Deputy Walker, Martin's back-up, then conducted a pat-down search of Watson and discovered a stun gun in his pocket. Martin walked to the car's passenger side and instructed the passenger to exit the vehicle. Martin discovered a loaded twenty-five mm. handgun on the floorboard on the passenger side of the car. He began to push a white sock out of the way so that he would have a better view of the area under the seat. The sock was heavy, and Martin looked inside. He found a large plastic bag containing a white substance that Martin suspected to be cocaine. In fact, the sock contained 108 grams (net) of cocaine.

After locating that gun, Martin asked Watson if there were any more guns in the car. Watson, who did not know of the discovery of the second handgun, told Martin that there were and that he would show Martin where the other gun was. Martin told him that he already had located the twenty-five mm. gun. Both Watson and his passenger were arrested.

The district court determined after hearing this testimony that there was no constitutional violation in connection with the stop, search, seizure, and arrest. We agree. Because a routine traffic stop is in the nature of an investigative detention, rather than a custodial arrest, courts use the analysis of Terry v. Ohio, 392 U.S. 1 (1968), to determine whether such a stop violates the Fourth Amendment. United States v. Rusher, 966 F.2d at 875.

Under Terry, a police officer may stop and briefly detain a person for investigative purposes if the officer has a reasonable suspicion, based on articulable facts, that criminal activity is afoot. Terry v. Ohio, 392 F.2d at 30; see United States v. Crittendon, 883 F.2d 326, 328 (4th Cir. 1989). Factors to be considered when determining whether a stop violated the Fourth Amendment include: an area's propensity toward crime; the lateness of the hour the questionable activity is observed; any suspicious behavior of the suspect; and the practical experience of officers involved in the stop. United States v. Lender, 985 F.2d 151, 154 (4th Cir. 1993).

In this case, Martin was presented with sufficient, articulable facts to give rise to a reasonable suspicion that criminal activity might be afoot. A week prior to the arrest, he was told of suspected drug dealing at the trailer. He subsequently observed activity consistent with drug dealing (many different vehicles parked at the trailer late at night and in the early morning).

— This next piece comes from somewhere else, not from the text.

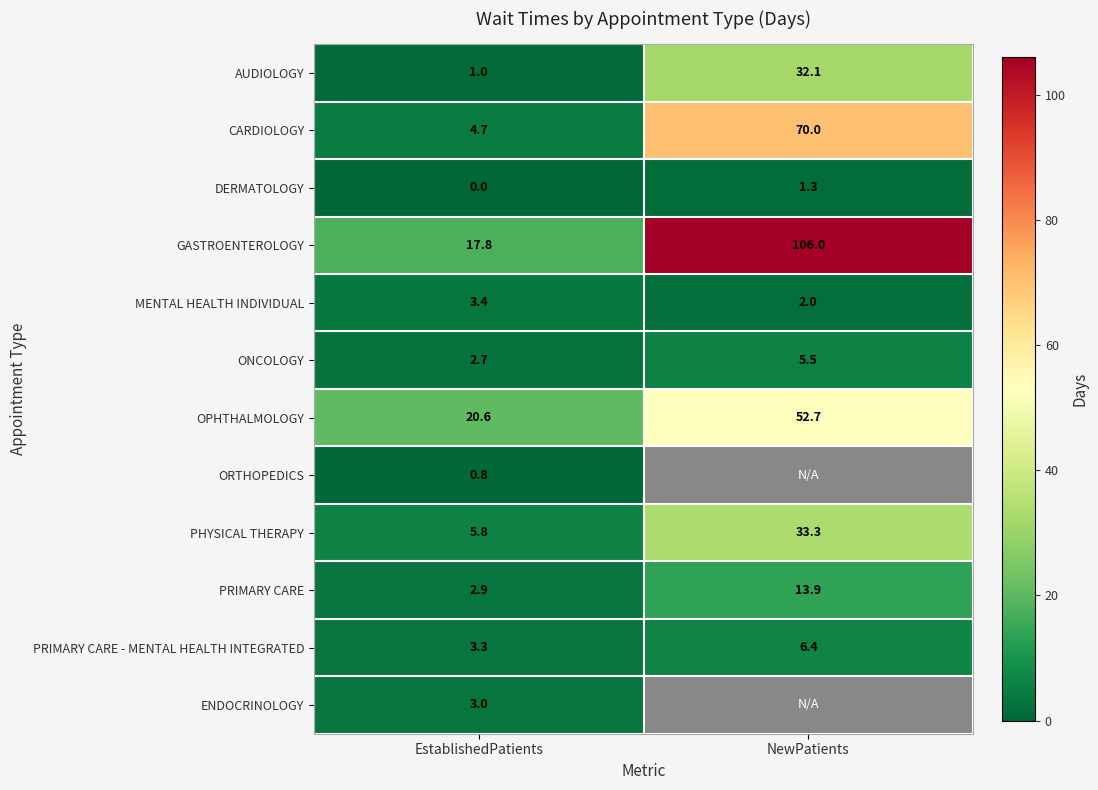

Is it true that CARDIOLOGY equals 107.9 at NewPatients?

False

On January 12, a different citizen lodged a formal complaint about drug transactions at the trailer. Further, the driver of the car, who must have known he was being followed by a police car, leaned over as if he were hiding something under the car seat. These facts, considered together, justified the initial stop. See United States v. Crittendon, 883 F.2d at 328.

Under the plain view doctrine, Martin's seizure of the handgun which he saw through the car's windshield did not violate the Fourth Amendment. See Horton v. California, 496 U.S. 128, 136-37 (1990). Weaver v.